DESCRIPTION OF THE TASK
Copy word for word the stretch of the listing from the line containing "### Primary User Story" through the line containing "The podcast publisher", including both of those lines.

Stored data
########################################
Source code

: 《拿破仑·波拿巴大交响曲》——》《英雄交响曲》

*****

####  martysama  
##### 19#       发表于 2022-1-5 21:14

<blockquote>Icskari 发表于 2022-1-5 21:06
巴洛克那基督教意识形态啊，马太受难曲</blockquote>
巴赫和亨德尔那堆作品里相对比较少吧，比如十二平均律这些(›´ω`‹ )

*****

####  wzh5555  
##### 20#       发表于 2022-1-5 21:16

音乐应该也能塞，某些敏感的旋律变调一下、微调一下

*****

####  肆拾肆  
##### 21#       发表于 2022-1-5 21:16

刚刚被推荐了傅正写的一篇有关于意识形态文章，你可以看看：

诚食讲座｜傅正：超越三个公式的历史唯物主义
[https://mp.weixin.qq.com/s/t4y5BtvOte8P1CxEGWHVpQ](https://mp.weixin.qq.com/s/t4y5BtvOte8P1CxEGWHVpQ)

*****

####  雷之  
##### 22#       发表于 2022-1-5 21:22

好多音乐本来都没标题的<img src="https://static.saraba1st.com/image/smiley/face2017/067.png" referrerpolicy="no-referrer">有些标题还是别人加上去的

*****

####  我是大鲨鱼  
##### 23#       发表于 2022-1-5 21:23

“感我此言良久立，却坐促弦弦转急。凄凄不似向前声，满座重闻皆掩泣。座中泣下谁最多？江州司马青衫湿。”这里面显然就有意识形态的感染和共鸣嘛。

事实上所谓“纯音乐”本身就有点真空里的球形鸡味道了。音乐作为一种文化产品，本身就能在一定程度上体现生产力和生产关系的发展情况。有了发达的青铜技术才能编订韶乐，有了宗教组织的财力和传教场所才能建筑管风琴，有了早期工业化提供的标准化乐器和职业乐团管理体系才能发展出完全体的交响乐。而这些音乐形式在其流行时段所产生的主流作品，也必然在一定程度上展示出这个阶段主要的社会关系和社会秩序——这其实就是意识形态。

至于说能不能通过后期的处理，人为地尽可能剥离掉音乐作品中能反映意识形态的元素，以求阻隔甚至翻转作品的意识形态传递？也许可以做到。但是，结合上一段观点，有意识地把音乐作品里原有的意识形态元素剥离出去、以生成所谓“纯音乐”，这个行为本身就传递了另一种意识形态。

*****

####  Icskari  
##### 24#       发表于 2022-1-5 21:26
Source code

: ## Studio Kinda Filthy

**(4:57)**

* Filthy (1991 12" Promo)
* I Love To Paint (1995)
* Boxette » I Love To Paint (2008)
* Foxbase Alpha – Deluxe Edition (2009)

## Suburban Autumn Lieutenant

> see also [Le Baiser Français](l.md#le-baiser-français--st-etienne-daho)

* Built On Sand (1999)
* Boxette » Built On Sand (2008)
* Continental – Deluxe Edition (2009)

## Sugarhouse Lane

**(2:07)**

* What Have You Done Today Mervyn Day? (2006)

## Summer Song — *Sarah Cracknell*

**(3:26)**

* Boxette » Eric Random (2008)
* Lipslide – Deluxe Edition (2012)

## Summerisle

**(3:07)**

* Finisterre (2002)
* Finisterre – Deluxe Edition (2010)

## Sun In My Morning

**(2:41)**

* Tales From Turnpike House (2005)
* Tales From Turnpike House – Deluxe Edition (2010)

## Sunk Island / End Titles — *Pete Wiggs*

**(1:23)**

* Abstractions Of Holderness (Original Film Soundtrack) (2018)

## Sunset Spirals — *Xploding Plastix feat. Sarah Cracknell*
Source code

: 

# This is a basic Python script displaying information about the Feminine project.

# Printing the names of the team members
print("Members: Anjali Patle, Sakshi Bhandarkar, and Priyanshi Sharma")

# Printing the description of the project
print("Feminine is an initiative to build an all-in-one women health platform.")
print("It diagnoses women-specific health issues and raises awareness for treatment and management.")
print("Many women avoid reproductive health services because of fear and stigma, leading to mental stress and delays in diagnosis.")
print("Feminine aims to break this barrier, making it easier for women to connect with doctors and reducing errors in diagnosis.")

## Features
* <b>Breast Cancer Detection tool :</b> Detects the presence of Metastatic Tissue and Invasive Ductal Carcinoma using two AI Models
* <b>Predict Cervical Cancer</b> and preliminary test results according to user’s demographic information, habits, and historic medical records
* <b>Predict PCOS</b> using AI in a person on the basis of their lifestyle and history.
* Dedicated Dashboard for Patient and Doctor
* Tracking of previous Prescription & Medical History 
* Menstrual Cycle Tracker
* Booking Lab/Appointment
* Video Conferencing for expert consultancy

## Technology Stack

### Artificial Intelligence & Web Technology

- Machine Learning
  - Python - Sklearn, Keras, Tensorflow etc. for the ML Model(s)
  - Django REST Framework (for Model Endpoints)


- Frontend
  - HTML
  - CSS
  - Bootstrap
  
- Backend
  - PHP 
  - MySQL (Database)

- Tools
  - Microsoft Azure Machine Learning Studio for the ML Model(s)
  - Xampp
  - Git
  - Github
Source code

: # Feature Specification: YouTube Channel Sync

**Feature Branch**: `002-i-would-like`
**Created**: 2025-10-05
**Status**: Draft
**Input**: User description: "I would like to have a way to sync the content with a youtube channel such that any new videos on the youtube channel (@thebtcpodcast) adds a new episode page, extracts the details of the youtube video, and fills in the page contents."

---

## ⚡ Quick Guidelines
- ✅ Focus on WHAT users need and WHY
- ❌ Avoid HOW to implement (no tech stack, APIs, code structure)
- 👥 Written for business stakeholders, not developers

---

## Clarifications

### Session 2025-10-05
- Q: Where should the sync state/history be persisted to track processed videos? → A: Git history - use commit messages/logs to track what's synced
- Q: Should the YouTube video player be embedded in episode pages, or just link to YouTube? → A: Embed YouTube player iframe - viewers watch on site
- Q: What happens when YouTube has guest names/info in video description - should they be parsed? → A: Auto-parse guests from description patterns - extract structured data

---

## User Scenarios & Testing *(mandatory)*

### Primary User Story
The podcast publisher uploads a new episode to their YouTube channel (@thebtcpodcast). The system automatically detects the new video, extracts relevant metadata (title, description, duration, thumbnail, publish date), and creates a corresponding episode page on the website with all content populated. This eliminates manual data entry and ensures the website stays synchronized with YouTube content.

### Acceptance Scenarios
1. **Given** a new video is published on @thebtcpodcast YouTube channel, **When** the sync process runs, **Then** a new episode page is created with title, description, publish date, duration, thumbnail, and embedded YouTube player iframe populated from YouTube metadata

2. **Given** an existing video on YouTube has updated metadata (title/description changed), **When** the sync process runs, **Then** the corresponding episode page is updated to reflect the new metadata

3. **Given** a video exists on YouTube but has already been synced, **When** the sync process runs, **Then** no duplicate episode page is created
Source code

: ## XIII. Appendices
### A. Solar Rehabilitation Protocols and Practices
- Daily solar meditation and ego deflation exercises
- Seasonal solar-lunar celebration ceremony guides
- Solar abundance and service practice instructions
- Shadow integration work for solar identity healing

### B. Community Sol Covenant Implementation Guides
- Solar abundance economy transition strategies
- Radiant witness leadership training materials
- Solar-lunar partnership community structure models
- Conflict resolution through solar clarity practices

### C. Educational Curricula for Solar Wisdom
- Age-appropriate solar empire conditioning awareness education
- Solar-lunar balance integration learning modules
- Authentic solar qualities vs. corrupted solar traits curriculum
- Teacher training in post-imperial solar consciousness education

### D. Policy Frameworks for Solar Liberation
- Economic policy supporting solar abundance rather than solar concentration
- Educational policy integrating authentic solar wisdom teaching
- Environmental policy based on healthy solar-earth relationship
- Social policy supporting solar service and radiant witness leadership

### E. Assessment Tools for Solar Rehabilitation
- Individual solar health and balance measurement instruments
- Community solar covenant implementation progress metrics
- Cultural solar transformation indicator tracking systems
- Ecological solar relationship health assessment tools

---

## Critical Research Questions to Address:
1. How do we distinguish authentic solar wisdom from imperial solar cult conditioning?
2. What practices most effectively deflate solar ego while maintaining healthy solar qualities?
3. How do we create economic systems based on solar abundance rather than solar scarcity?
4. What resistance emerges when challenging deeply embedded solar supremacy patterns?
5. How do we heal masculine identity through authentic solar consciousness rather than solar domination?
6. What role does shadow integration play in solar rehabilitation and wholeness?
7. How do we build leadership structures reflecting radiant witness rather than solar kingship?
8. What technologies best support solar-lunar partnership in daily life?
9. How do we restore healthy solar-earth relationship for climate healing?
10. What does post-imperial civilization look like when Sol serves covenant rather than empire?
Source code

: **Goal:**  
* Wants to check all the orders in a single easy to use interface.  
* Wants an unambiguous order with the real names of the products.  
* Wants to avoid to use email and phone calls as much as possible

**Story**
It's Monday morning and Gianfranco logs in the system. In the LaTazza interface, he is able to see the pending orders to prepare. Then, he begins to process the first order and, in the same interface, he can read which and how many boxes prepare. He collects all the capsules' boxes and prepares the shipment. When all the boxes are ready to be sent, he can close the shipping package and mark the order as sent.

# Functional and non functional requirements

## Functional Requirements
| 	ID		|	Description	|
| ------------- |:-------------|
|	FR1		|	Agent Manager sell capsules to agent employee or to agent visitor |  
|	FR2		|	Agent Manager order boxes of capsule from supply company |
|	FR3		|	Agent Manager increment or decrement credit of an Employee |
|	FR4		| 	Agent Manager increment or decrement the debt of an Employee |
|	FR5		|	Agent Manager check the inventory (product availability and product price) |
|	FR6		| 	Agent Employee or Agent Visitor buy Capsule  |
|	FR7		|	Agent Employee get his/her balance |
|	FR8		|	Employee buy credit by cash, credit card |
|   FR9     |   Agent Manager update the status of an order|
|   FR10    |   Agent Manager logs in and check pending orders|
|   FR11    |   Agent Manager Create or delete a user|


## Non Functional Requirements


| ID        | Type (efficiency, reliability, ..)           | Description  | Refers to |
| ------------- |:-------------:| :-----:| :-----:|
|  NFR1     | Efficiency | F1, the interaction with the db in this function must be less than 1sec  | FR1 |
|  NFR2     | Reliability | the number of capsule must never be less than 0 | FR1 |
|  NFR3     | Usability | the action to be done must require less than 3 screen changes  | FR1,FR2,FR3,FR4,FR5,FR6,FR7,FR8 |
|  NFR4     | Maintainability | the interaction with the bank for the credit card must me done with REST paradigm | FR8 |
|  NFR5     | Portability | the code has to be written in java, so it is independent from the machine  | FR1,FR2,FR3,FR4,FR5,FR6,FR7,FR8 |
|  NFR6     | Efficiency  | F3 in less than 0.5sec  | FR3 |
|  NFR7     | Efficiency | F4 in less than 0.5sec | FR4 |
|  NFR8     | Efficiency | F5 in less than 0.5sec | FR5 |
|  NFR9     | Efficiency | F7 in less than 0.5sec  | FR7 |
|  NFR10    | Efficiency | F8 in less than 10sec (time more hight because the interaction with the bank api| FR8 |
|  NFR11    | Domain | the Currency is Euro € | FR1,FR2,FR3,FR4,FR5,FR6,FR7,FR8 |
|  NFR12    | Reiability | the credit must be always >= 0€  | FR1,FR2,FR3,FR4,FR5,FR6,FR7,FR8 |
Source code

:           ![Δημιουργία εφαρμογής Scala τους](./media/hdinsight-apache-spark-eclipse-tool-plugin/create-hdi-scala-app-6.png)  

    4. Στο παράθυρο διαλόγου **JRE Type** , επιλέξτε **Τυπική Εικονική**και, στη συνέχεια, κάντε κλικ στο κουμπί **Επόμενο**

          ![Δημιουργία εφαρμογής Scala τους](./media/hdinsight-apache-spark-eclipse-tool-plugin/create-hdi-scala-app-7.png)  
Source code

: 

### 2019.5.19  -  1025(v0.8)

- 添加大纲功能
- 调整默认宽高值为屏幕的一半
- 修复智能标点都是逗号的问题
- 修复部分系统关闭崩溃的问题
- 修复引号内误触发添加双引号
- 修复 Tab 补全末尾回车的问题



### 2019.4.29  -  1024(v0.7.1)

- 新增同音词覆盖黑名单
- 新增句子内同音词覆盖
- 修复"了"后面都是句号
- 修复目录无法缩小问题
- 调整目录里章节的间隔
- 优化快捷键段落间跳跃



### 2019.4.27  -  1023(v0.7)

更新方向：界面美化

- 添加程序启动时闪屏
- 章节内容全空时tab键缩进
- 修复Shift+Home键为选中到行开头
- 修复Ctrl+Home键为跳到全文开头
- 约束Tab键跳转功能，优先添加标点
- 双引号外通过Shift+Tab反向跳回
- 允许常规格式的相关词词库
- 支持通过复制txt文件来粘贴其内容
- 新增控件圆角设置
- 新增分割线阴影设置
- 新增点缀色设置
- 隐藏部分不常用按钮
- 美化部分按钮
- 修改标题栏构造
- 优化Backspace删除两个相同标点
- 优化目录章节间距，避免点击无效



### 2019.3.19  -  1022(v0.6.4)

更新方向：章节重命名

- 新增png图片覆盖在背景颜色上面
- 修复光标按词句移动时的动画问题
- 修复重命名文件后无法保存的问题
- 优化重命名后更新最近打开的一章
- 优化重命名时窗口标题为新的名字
########################################
ANSWER SECTION
### Primary User Story
The podcast publisher uploads a new episode to their YouTube channel (@thebtcpodcast). The system automatically detects the new video, extracts relevant metadata (title, description, duration, thumbnail, publish date), and creates a corresponding episode page on the website with all content populated. This eliminates manual data entry and ensures the website stays synchronized with YouTube content.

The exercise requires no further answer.